This notebook will show you how to create RDDs and Dataframes and query a table or DataFrame that you uploaded to DBFS. [DBFS](https://docs.microsoft.com/en-us/azure/databricks/data/databricks-file-system) is a Databricks File System that allows you to store data for querying inside of Databricks. This notebook assumes that you have a file already inside of DBFS that you would like to read from.

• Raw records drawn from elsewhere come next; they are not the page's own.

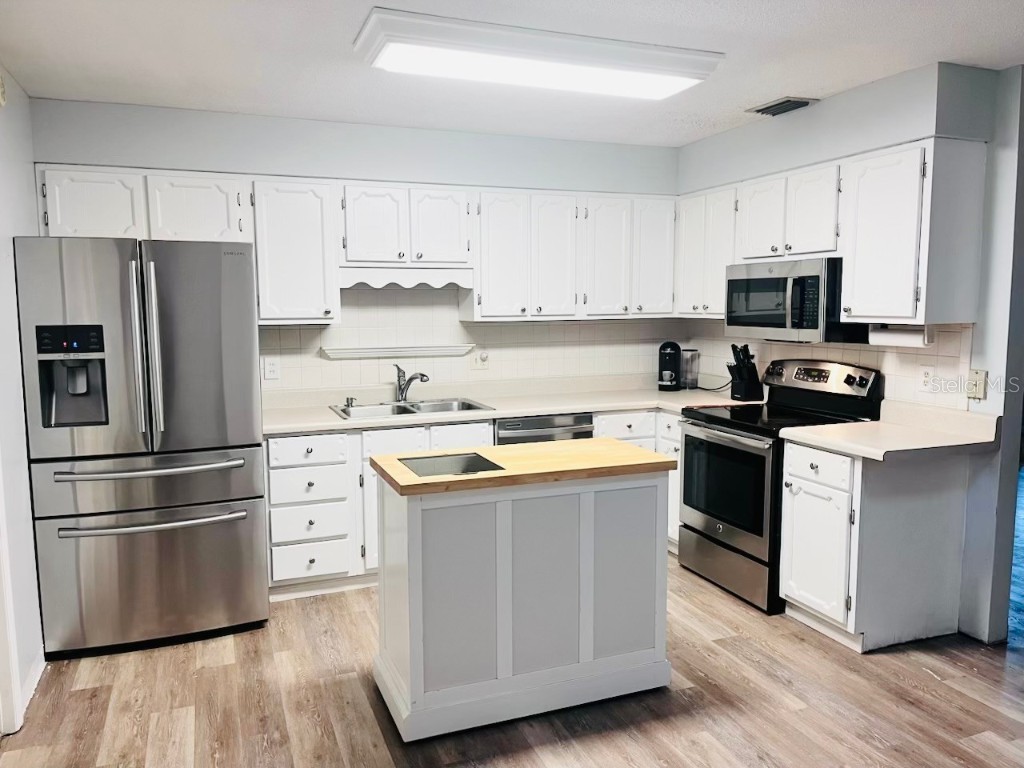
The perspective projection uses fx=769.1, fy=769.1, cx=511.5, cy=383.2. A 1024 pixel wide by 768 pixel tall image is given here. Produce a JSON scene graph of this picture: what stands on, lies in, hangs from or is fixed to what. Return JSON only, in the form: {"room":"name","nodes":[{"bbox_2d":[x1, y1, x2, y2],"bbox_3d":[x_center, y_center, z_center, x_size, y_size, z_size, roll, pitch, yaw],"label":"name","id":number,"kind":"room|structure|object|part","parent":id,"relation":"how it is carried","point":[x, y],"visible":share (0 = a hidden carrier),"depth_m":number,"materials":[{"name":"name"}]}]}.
{"room":"kitchen","nodes":[
{"label":"kitchen","id":0,"kind":"room"},
{"bbox_2d":[0,65,45,732],"bbox_3d":[-1.374,0.132,1.361,0.134,2.494,5.312,-3,7,-21],"label":"left wall","id":1,"kind":"structure","parent":0,"point":[9,248],"depth_m":3.10,"materials":[{"name":"white paint"}]},
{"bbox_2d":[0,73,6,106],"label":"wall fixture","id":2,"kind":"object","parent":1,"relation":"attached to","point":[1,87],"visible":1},
{"bbox_2d":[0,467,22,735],"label":"door trim","id":3,"kind":"structure","parent":1,"relation":"attached to","point":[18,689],"depth_m":2.69,"materials":[{"name":"white paint"}]},
{"bbox_2d":[20,647,45,720],"bbox_3d":[-1.883,1.163,2.988,0.014,0.095,0.792,-3,7,-21],"label":"baseboard","id":4,"kind":"structure","parent":1,"relation":"attached to","point":[37,678],"depth_m":3.05,"materials":[{"name":"white paint"}]},
{"bbox_2d":[26,95,686,402],"bbox_3d":[-0.633,-0.223,4.599,3.930,2.510,0.165,-3,7,-21],"label":"back wall","id":5,"kind":"structure","parent":0,"point":[276,166],"depth_m":4.28,"materials":[{"name":"paint"}]},
{"bbox_2d":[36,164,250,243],"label":"upper cabinet","id":6,"kind":"object","parent":5,"relation":"attached to","point":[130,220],"visible":0.78,"depth_m":3.69,"materials":[{"name":"white paint"}]},
{"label":"cabinet door","id":7,"kind":"part","parent":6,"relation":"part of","materials":[{"name":"white paint"}]},
{"bbox_3d":[-1.603,-0.851,3.874,0.413,0.350,0.239,-3,7,-21],"label":"cabinet door","id":8,"kind":"part","parent":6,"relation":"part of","materials":[{"name":"white paint"}]},
{"bbox_2d":[250,178,341,323],"bbox_3d":[-1.174,-0.698,4.133,0.422,0.746,0.348,-3,7,-21],"label":"upper cabinet","id":9,"kind":"object","parent":5,"relation":"attached to","point":[308,207],"visible":0.91,"depth_m":3.99,"materials":[{"name":"white paint"}]},
{"bbox_2d":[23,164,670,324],"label":"upper cabinet run","id":10,"kind":"object","parent":5,"relation":"attached to","point":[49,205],"visible":0.83,"depth_m":4.24,"materials":[{"name":"white paint"}]},
{"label":"cabinet door","id":11,"kind":"part","parent":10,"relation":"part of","materials":[{"name":"white wood"}]},
{"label":"cabinet door","id":12,"kind":"part","parent":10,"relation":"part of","materials":[{"name":"white paint"}]},
{"bbox_2d":[321,344,477,358],"bbox_3d":[-0.649,-0.188,4.531,0.914,0.059,0.079,-3,7,-21],"label":"wall shelf","id":13,"kind":"object","parent":5,"relation":"attached to","point":[365,353],"visible":0.99,"depth_m":4.50,"materials":[{"name":"white"}]},
{"bbox_2d":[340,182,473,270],"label":"upper cabinet","id":14,"kind":"object","parent":5,"relation":"attached to","point":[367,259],"visible":0.95,"depth_m":4.22,"materials":[{"name":"white paint"}]},
{"bbox_2d":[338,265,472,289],"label":"scalloped valance","id":15,"kind":"object","parent":14,"relation":"attached to","point":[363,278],"visible":0.95,"depth_m":4.30,"materials":[{"name":"white wood"}]},
{"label":"cabinet door","id":16,"kind":"part","parent":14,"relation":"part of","materials":[{"name":"white paint"}]},
{"bbox_2d":[262,283,689,400],"bbox_3d":[-0.197,-0.321,4.749,2.904,0.652,0.008,-3,7,-21],"label":"tile backsplash","id":17,"kind":"structure","parent":5,"relation":"attached to","point":[316,330],"depth_m":4.64,"materials":[{"name":"white tile"}]},
{"bbox_2d":[262,356,279,380],"bbox_3d":[-1.348,-0.084,4.312,0.080,0.124,0.009,-3,7,-21],"label":"wall outlet","id":18,"kind":"object","parent":17,"relation":"attached to","point":[270,366],"visible":0.98,"depth_m":4.31,"materials":[{"name":"white plastic"}]},
{"bbox_2d":[471,349,489,369],"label":"light switch","id":19,"kind":"object","parent":17,"relation":"attached to","point":[480,362],"visible":0.99,"depth_m":4.76,"materials":[{"name":"white plastic"}]},
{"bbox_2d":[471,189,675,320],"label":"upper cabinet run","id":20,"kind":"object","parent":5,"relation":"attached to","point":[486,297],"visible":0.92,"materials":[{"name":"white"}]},
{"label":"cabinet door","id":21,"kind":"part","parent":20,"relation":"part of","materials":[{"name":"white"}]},
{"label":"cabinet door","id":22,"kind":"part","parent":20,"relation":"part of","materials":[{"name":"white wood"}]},
{"bbox_2d":[0,0,1023,146],"bbox_3d":[0.944,-1.211,1.786,5.614,0.100,6.652,-3,7,-21],"label":"ceiling","id":23,"kind":"structure","parent":0,"point":[779,87],"depth_m":3.04,"materials":[{"name":"white paint"}]},
{"bbox_2d":[352,8,722,99],"bbox_3d":[0.114,-1.245,2.995,1.377,0.096,0.430,-3,7,-21],"label":"ceiling light","id":24,"kind":"object","parent":23,"relation":"attached to","point":[692,76],"visible":0.99,"depth_m":2.84,"materials":[{"name":"white plastic"}]},
{"bbox_2d":[745,96,816,117],"bbox_3d":[1.357,-1.398,3.884,0.191,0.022,0.325,-3,7,-21],"label":"ceiling vent","id":25,"kind":"object","parent":23,"relation":"attached to","point":[779,104],"visible":0.99,"depth_m":3.84,"materials":[{"name":"metal"}]},
{"bbox_2d":[0,558,1023,767],"bbox_3d":[2.029,1.242,2.763,8.380,0.061,7.204,-3,7,-21],"label":"floor","id":26,"kind":"structure","parent":0,"point":[382,749],"depth_m":2.90,"materials":[{"name":"brown wood"}]},
{"bbox_2d":[13,235,269,658],"bbox_3d":[-1.670,0.238,3.636,0.892,1.770,0.922,-3,7,-21],"label":"refrigerator","id":27,"kind":"object","parent":26,"relation":"on","point":[219,349],"visible":0.99,"depth_m":3.27,"materials":[{"name":"silver metal"}]},
{"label":"control panel","id":28,"kind":"part","parent":27,"relation":"part of","materials":[{"name":"black plastic"}]},
{"bbox_3d":[-1.507,-0.130,3.173,0.068,0.748,0.090,-3,7,-21],"label":"refrigerator handles","id":29,"kind":"part","parent":27,"relation":"part of","materials":[{"name":"silver metal"}]},
{"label":"freezer drawer","id":30,"kind":"part","parent":27,"relation":"part of","materials":[{"name":"silver metal"}]},
{"bbox_3d":[-1.522,0.353,3.275,0.736,0.030,0.142,-3,7,-21],"label":"freezer handle","id":31,"kind":"part","parent":27,"relation":"part of","materials":[{"name":"silver metal"}]},
{"bbox_3d":[-1.570,0.848,3.417,1.012,0.568,0.159,-3,7,-21],"label":"freezer drawer","id":32,"kind":"part","parent":27,"relation":"part of","materials":[{"name":"silver metal"}]},
{"bbox_3d":[-1.516,0.579,3.295,0.768,0.030,0.129,-3,7,-21],"label":"freezer handle","id":33,"kind":"part","parent":27,"relation":"part of","materials":[{"name":"silver metal"}]},
{"bbox_2d":[264,409,689,599],"bbox_3d":[-0.115,0.589,4.429,2.635,0.871,0.644,-3,7,-21],"label":"base cabinet run","id":34,"kind":"object","parent":26,"relation":"on","point":[270,470],"visible":0.27,"depth_m":3.91,"materials":[{"name":"white paint"}]},
{"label":"drawer","id":35,"kind":"part","parent":34,"relation":"part of","materials":[{"name":"white paint"}]},
{"bbox_2d":[260,381,756,434],"bbox_3d":[-0.039,0.128,4.536,3.131,0.059,0.758,-3,7,-21],"label":"countertop","id":36,"kind":"structure","parent":34,"relation":"on","point":[329,418],"depth_m":4.47,"materials":[{"name":"white laminate"}]},
{"bbox_2d":[331,397,493,420],"bbox_3d":[-0.562,0.216,4.310,0.832,0.169,0.507,-3,7,-21],"label":"sink","id":37,"kind":"object","parent":36,"relation":"in","point":[469,405],"visible":0.5,"depth_m":4.40,"materials":[{"name":"silver metal"}]},
{"bbox_2d":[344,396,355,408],"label":"soap dispenser","id":38,"kind":"object","parent":37,"relation":"on","point":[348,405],"visible":1,"depth_m":4.32,"materials":[{"name":"silver metal"}]},
{"bbox_2d":[393,365,428,402],"bbox_3d":[-0.590,0.002,4.436,0.240,0.219,0.133,4,8,34],"label":"faucet","id":39,"kind":"object","parent":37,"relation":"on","point":[399,386],"visible":1,"depth_m":4.46,"materials":[{"name":"silver metal"}]},
{"bbox_2d":[657,341,681,390],"bbox_3d":[1.034,-0.116,5.028,0.154,0.321,0.183,1,6,15],"label":"coffee maker","id":40,"kind":"object","parent":36,"relation":"on","point":[673,379],"visible":0.99,"depth_m":4.98,"materials":[{"name":"black plastic"}]},
{"bbox_2d":[681,348,699,389],"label":"water tank","id":41,"kind":"object","parent":36,"relation":"on","point":[692,360],"visible":0.96,"depth_m":5.05,"materials":[{"name":"clear plastic"}]},
{"bbox_2d":[727,343,761,401],"bbox_3d":[1.370,-0.070,4.550,0.200,0.333,0.122,-3,7,-21],"label":"knife block","id":42,"kind":"object","parent":36,"relation":"on","point":[749,373],"visible":1,"depth_m":4.52,"materials":[{"name":"black plastic"}]},
{"bbox_2d":[372,457,673,741],"bbox_3d":[0.030,0.742,3.026,1.080,0.897,0.576,-3,7,-21],"label":"kitchen island","id":43,"kind":"object","parent":26,"relation":"on","point":[410,571],"visible":0.99,"depth_m":2.78,"materials":[{"name":"white paint"}]},
{"bbox_2d":[371,437,678,496],"bbox_3d":[0.046,0.295,2.981,1.025,0.039,0.608,-3,7,-21],"label":"butcher block top","id":44,"kind":"structure","parent":43,"relation":"on","point":[486,448],"depth_m":2.79,"materials":[{"name":"brown wood"}]},
{"bbox_2d":[398,452,506,477],"bbox_3d":[-0.226,0.313,2.841,0.331,0.018,0.323,-3,7,-21],"label":"sink","id":45,"kind":"object","parent":44,"relation":"in","point":[467,467],"visible":0.96,"depth_m":2.88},
{"bbox_2d":[494,412,594,444],"bbox_3d":[0.085,0.574,4.604,0.595,0.848,0.629,-3,7,-21],"label":"dishwasher","id":46,"kind":"object","parent":26,"relation":"on","point":[516,429],"visible":0.17,"depth_m":4.30,"materials":[{"name":"metal"}]},
{"bbox_2d":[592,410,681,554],"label":"base cabinet","id":47,"kind":"object","parent":26,"relation":"on","point":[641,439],"visible":0.13,"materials":[{"name":"white paint"}]},
{"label":"drawer","id":48,"kind":"part","parent":47,"relation":"part of","materials":[{"name":"white paint"}]},
{"bbox_2d":[677,356,881,614],"bbox_3d":[1.361,0.476,4.044,0.713,1.180,0.757,-3,7,-21],"label":"stove","id":49,"kind":"object","parent":26,"relation":"on","point":[721,418],"visible":0.69,"depth_m":3.90,"materials":[{"name":"black metal"}]},
{"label":"oven window","id":50,"kind":"part","parent":49,"relation":"part of","materials":[{"name":"black glass"}]},
{"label":"storage drawer","id":51,"kind":"part","parent":49,"relation":"part of","materials":[{"name":"silver metal"}]},
{"bbox_3d":[1.553,-0.021,4.053,0.167,0.181,0.652,-3,7,-21],"label":"control panel","id":52,"kind":"part","parent":49,"relation":"part of","materials":[{"name":"metal"}]},
{"bbox_2d":[778,437,973,651],"bbox_3d":[1.636,0.688,3.536,0.653,0.871,0.512,-3,7,-21],"label":"base cabinet","id":53,"kind":"object","parent":26,"relation":"on","point":[791,472],"visible":0.77,"depth_m":3.33,"materials":[{"name":"white paint"}]},
{"bbox_3d":[1.340,0.370,3.391,0.041,0.149,0.357,-3,7,-21],"label":"drawer","id":54,"kind":"part","parent":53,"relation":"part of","materials":[{"name":"white paint"}]},
{"bbox_3d":[1.361,0.714,3.452,0.115,0.629,0.393,-3,7,-21],"label":"cabinet door","id":55,"kind":"part","parent":53,"relation":"part of","materials":[{"name":"white paint"}]},
{"bbox_2d":[781,402,999,461],"bbox_3d":[1.702,0.205,3.432,0.731,0.127,0.712,-3,7,-21],"label":"countertop","id":56,"kind":"structure","parent":53,"relation":"on","point":[859,452],"depth_m":3.38,"materials":[{"name":"laminate"}]},
{"bbox_2d":[673,55,1023,644],"bbox_3d":[1.804,-0.171,3.995,0.139,2.476,2.964,-3,7,-21],"label":"right wall","id":57,"kind":"structure","parent":0,"point":[810,115],"depth_m":3.36,"materials":[{"name":"paint"}]},
{"bbox_2d":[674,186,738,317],"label":"upper cabinet","id":58,"kind":"object","parent":57,"relation":"attached to","point":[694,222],"visible":0.57,"depth_m":4.52,"materials":[{"name":"white paint"}]},
{"bbox_2d":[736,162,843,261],"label":"upper cabinet","id":59,"kind":"object","parent":57,"relation":"attached to","point":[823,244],"visible":0.75,"depth_m":3.86,"materials":[{"name":"white paint"}]},
{"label":"cabinet door","id":60,"kind":"part","parent":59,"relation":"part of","materials":[{"name":"white paint"}]},
{"bbox_2d":[725,258,859,342],"bbox_3d":[1.493,-0.429,4.037,0.445,0.408,0.755,-3,7,-21],"label":"microwave","id":61,"kind":"object","parent":59,"relation":"attached to","point":[768,282],"visible":0.86,"depth_m":3.83,"materials":[{"name":"silver metal"}]},
{"bbox_2d":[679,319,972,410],"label":"tile backsplash","id":62,"kind":"structure","parent":57,"relation":"attached to","point":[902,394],"depth_m":3.83,"materials":[{"name":"tile"}]},
{"bbox_2d":[918,365,934,391],"bbox_3d":[1.935,-0.023,3.594,0.009,0.122,0.077,-3,7,-21],"label":"wall outlet","id":63,"kind":"object","parent":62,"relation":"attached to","point":[925,377],"visible":0.98,"depth_m":3.59,"materials":[{"name":"white plastic"}]},
{"bbox_2d":[669,140,989,328],"bbox_3d":[1.510,-0.707,4.014,0.352,0.762,1.822,-3,7,-21],"label":"upper cabinet run","id":64,"kind":"object","parent":57,"relation":"attached to","point":[844,257],"visible":0.83,"depth_m":3.41,"materials":[{"name":"white paint"}]},
{"bbox_2d":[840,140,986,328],"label":"upper cabinet","id":65,"kind":"object","parent":57,"relation":"attached to","point":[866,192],"visible":0.99,"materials":[{"name":"white paint"}]},
{"bbox_2d":[869,324,932,347],"bbox_3d":[1.760,-0.222,3.492,0.089,0.101,0.319,-3,7,-21],"label":"paper towel holder","id":66,"kind":"object","parent":65,"relation":"attached to","point":[897,336],"visible":0.89,"depth_m":3.45,"materials":[{"name":"white paper"}]},
{"bbox_2d":[966,368,986,400],"bbox_3d":[2.032,0.003,3.370,0.019,0.129,0.077,-3,7,-21],"label":"light switch","id":67,"kind":"object","parent":57,"relation":"attached to","point":[976,375],"visible":0.99,"depth_m":3.37,"materials":[{"name":"plastic"}]}
]}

This notebook is written in **Python** so the default cell type is Python. However, you can use different languages by using the `%LANGUAGE` syntax. Python, Scala, SQL, and R are all supported.

In [0]:
dbutils.fs.ls("/databricks-datasets")

In [0]:
dbutils.fs.ls("/databricks-datasets/adult")

In [0]:
%fs

ls /databricks-datasets/adult/

path,name,size
dbfs:/databricks-datasets/adult/README.md,README.md,2672
dbfs:/databricks-datasets/adult/adult.data,adult.data,3974305
dbfs:/databricks-datasets/adult/adult.test,adult.test,2003132


In [0]:
# TODO Recording: In the cell below please expand the dataframe to show what columns are present in there

In [0]:
adult_census_data = spark.read.csv("dbfs:/databricks-datasets/adult/adult.data", header=True)

type(adult_census_data)

In [0]:
adult_census_rdd = adult_census_data.rdd

type(adult_census_rdd)

In [0]:
# Expand the pointer for Spark Jobs
# Click on View
# Completed stages should be 1
# Expand the event timeline -- select and scroll right -- hover over the blue bar representing the collect operation
# Expand the DAG visualization

In [0]:
adult_census_rdd.collect()

In [0]:
adult_census_rdd.count()

In [0]:
adult_census_rdd.first()

In [0]:
adult_census_rdd.map(lambda row: (row[1],  row[3], row[5]))

In [0]:
adult_census_rdd.map(lambda row: (row[1],  row[3], row[5]))\
                .collect()

In [0]:
adult_census_rdd.map(lambda row: (row[' State-gov'],  row[' Adm-clerical'], row[' <=50K']))\
                .collect()

In [0]:
adult_census_rdd_filtered = adult_census_rdd.filter(lambda row: row[' <=50K'] == ' <=50K')

In [0]:
adult_census_rdd_filtered.count()

In [0]:
adult_census_rdd_filtered.collect()

In [0]:
dbutils.fs.ls("/databricks-datasets/bikeSharing/")

In [0]:
dbutils.fs.ls("/databricks-datasets/bikeSharing/data-001")

In [0]:
# TODO Recording: Please expand the dataframe to show the fields

In [0]:
bike_sharing_data = spark.read.format('csv') \
                         .option("inferSchema", "True") \
                         .option("header", "True") \
                         .option("sep", ",") \
                         .load("/databricks-datasets/bikeSharing/data-001/day.csv")

In [0]:
bike_sharing_data.show()

In [0]:
bike_sharing_data.show(10)

In [0]:
bike_sharing_data_selected = bike_sharing_data.select('season', 'holiday', 'cnt')

In [0]:
bike_sharing_data_selected.show()

In [0]:
bike_sharing_data.select('season').distinct().show()

In [0]:
bike_sharing_data.filter(bike_sharing_data['cnt'] > 1000).show()

In [0]:
bike_sharing_data.filter(bike_sharing_data['mnth'] == 12).show()

In [0]:
bike_sharing_data.filter(bike_sharing_data['yr'] == 0).count()